His reward for that utter loyalty (bred in part of the very sort of sentimental attachment that had cost the Confederacy so dear) and the recreation of the Confederate Army as a superb instrument of mobile warfare was death by Snakebite.
ARMY OF NORTHERN VIRGINIA
General Commanding (Wade Hampton V -
followed by Joseph Hardee -
followed by Charles Summerall)
The 'Glory Boys' of the Confederate Army in the War of Secession, following the Army of Kentucky's triumph in the Second Mexican War the Army of Northern Virginia had been given cause to look to their laurels - under the leadership of that able, unsympathetic and ambitious commander General
Wade Hampton V those laurels would be burnished to a new lustre in the course of the Big Wheel (no Confederate formation took more enemy soil or held it for longer during the Great War), the fortuitous product of good fortune, spirited troops, acute focus of resources and razor-keen opportunism that carried this Army to the gates of Baltimore and to Philadelphia's moat the River Susquehanna.
As General Hampton was swift to realise it was a fine advance but impossible to go further, quite possibly unaffordable in terms of casualties and certainly unsustainable from the Confederacy's considerable yet dwindling resources of War Material; tactfully manoeuvred out of his position when his contribution to the War became more political than was strictly desirable he was promoted to the position of Adjutant General on the understanding that his services were too useful to lose, but that his increasing focus on the political would more easily be coped with in Richmond than on the Battlefront.
His replacement General
Joseph 'By the Book' Hardee was to prove himself as robustly consistent and useful a commanding officer as one would expect from a grandson of 'Old Reliable' but lacked Hampton's good luck (not to mention the latter's intelligent but excessive aggression); he was killed in action while making a visit to the front lines (and not the only general of the Great War who might have done better to stick to the Chateau).
While his retraining and refit of the Army of Northern Virginia as a fundamentally defensive force indisputably saved lives on a tactical basis and brought precious time on a strategic level, his legacy remains a matter of some dispute given the brevity of his tenure in Command.

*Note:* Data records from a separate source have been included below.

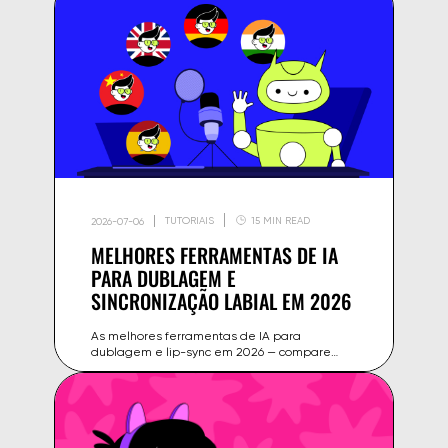
TUTORIAIS
15 MIN READ
2026-07-06
MELHORES FERRAMENTAS DE IA
PARA DUBLAGEM E
SINCRONIZAÇÃO LABIAL EM 2026
As melhores ferramentas de IA para
dublagem e lip-sync em 2026 — compare
HeyGen, ElevenLabs, Rask AI e mais em
qualidade, idiomas, preço e integração com o
YouTube.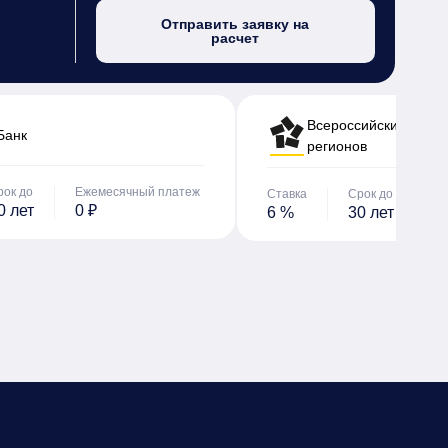
Отправить заявку на
расчет
Всероссийский банк 
Банк
регионов
рок до
Ежемесячный платеж
Ставка
Срок до
Е
0 лет
0 ₽
6 %
30 лет
0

The last man to command the Army of Northern Virginia was General
Charles P. Summerall, a man who had pulled himself out of an impoverished background, then into the rank of Officer and Gentleman with the help of the Confederate States Artillery, an officer who proved himself one of the outstanding figures of the Confederate War Effort and an indispensable subordinate to those commanders of the ANV who proceeded him - the 'War Horse' of Wade Hampton (for all that most compared him to Stonewall Jackson, given his relatively modest background and sometime career as a teacher) and a larger than life figure to the men in his command. He was, unsurprisingly, the great hero and role-model of Jake Featherston's years as a soldier, the epitome of the ruthless and inspiring military leader.
He would retire to teach at the Citadel in South Carolina (his beloved Alma Mater) and disdained to vote for the Freedom Party; the fact that he had been an inspiration for the youthful Featherston would haunt him till his dying day.